- Supplied records
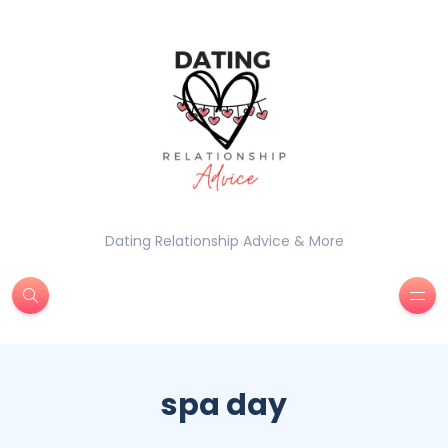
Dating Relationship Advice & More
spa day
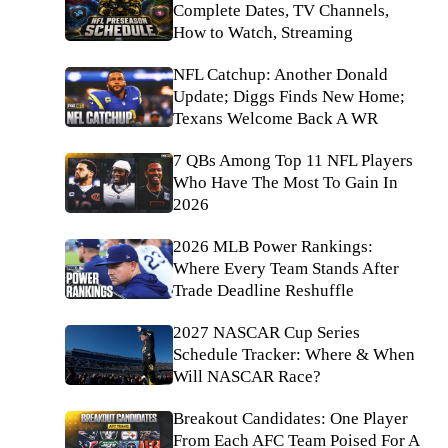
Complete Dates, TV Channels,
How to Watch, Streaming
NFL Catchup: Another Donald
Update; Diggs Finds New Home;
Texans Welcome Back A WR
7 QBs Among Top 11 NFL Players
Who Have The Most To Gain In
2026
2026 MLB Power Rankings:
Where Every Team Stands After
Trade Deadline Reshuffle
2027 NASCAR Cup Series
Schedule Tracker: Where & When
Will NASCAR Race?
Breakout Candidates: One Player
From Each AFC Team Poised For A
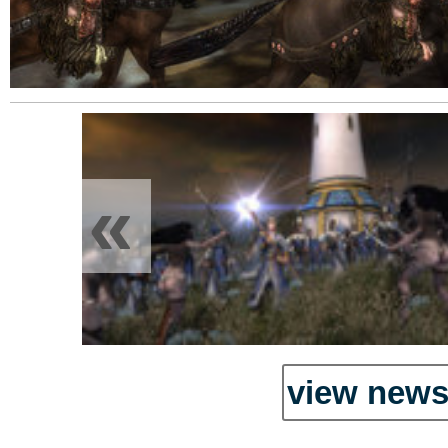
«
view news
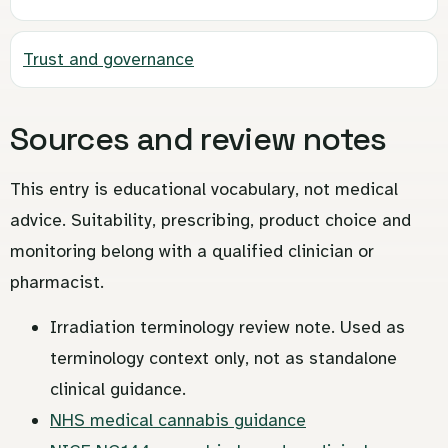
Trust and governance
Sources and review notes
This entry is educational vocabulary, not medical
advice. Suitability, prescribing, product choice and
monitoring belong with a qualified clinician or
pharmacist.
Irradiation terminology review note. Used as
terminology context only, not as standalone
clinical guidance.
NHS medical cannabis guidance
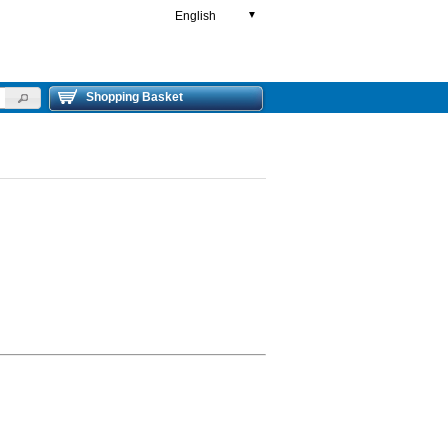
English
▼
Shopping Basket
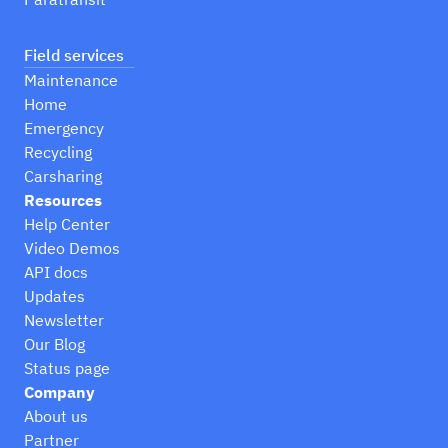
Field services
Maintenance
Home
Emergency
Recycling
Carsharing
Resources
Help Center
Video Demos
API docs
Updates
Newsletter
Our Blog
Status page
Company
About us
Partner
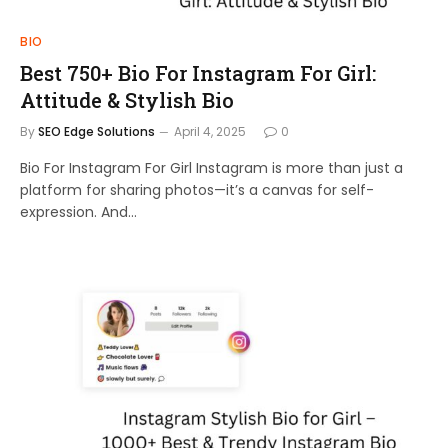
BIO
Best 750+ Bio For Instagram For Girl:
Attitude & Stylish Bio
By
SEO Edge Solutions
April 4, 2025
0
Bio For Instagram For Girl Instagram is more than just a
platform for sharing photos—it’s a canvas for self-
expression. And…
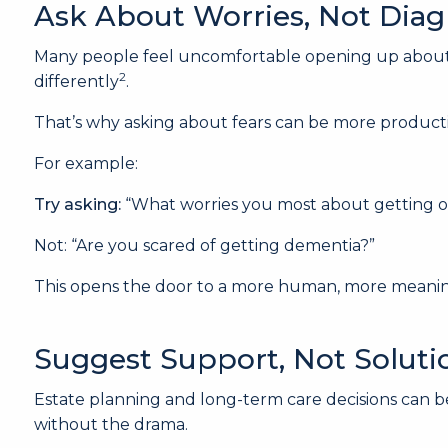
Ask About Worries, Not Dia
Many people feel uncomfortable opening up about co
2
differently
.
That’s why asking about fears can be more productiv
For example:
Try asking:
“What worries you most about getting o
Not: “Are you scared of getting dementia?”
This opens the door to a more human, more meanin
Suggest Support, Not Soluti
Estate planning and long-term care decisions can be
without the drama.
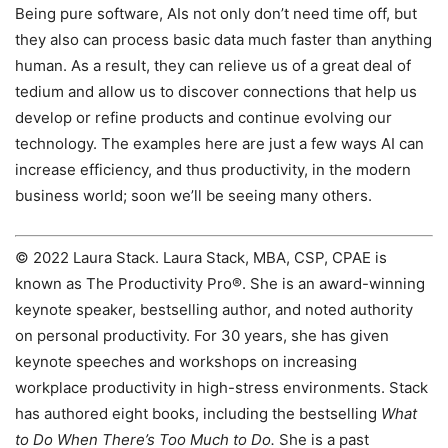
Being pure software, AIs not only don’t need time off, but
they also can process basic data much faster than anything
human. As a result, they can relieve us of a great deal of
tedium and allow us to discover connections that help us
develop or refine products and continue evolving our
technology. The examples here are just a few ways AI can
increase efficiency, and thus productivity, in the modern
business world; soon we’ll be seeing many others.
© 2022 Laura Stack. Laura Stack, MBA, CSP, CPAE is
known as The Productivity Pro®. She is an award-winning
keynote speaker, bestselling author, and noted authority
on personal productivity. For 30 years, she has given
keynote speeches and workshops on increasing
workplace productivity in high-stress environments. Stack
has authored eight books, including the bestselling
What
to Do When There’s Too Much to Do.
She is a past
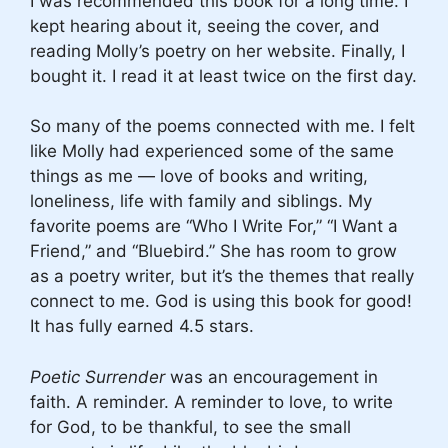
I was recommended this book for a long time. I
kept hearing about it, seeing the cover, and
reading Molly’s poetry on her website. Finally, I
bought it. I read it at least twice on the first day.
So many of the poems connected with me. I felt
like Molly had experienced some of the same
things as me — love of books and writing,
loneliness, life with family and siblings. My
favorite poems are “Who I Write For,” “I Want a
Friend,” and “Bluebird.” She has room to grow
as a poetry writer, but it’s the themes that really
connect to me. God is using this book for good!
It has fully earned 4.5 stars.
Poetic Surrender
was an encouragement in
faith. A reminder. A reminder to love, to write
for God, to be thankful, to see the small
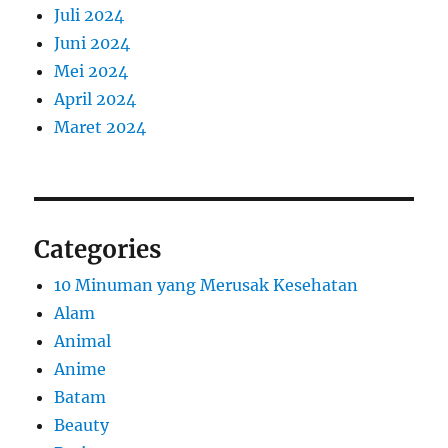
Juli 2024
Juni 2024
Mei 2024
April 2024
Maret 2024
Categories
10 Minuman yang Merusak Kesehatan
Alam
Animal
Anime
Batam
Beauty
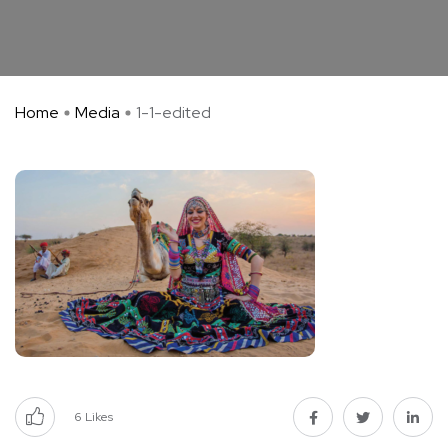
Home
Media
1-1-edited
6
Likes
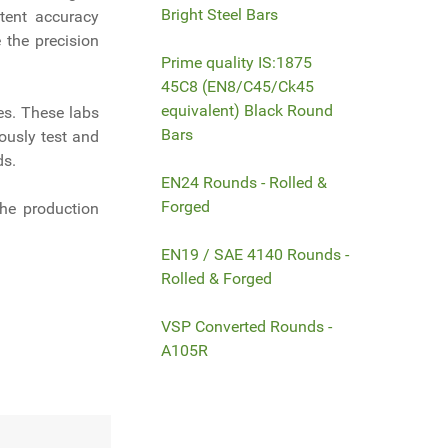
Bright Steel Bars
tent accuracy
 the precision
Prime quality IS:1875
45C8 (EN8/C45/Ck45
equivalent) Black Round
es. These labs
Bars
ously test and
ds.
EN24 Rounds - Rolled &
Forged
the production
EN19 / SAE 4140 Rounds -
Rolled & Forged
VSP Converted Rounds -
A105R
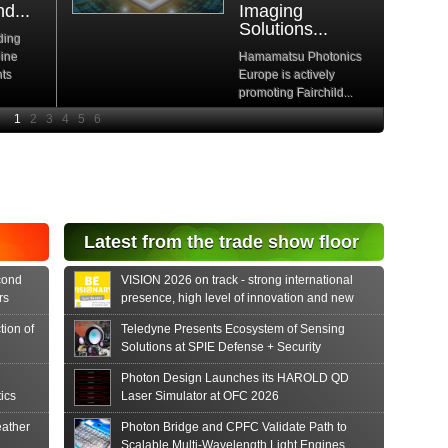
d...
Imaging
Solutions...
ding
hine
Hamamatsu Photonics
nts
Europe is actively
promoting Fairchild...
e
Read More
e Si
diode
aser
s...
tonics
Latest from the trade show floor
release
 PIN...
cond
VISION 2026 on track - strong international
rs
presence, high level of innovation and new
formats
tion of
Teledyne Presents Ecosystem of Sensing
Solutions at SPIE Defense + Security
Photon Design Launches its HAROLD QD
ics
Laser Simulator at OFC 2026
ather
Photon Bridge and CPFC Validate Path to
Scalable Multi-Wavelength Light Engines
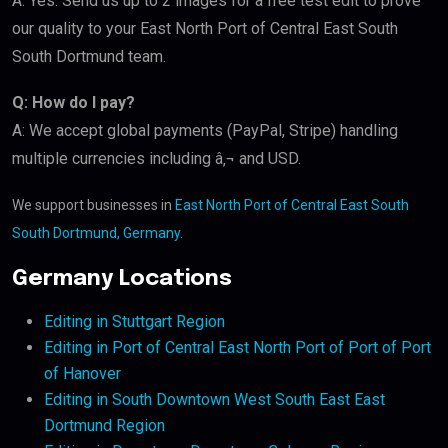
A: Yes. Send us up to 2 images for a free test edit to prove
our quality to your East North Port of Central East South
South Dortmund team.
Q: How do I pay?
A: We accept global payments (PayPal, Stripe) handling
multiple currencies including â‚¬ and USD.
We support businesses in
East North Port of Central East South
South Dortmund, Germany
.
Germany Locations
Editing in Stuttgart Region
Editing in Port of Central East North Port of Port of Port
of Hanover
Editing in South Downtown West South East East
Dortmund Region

- What the task asks
Report each line in the preceding entries that holds the string "keynote".

- Response to the exercise
keynote speaker, bestselling author, and noted authority
keynote speeches and workshops on increasing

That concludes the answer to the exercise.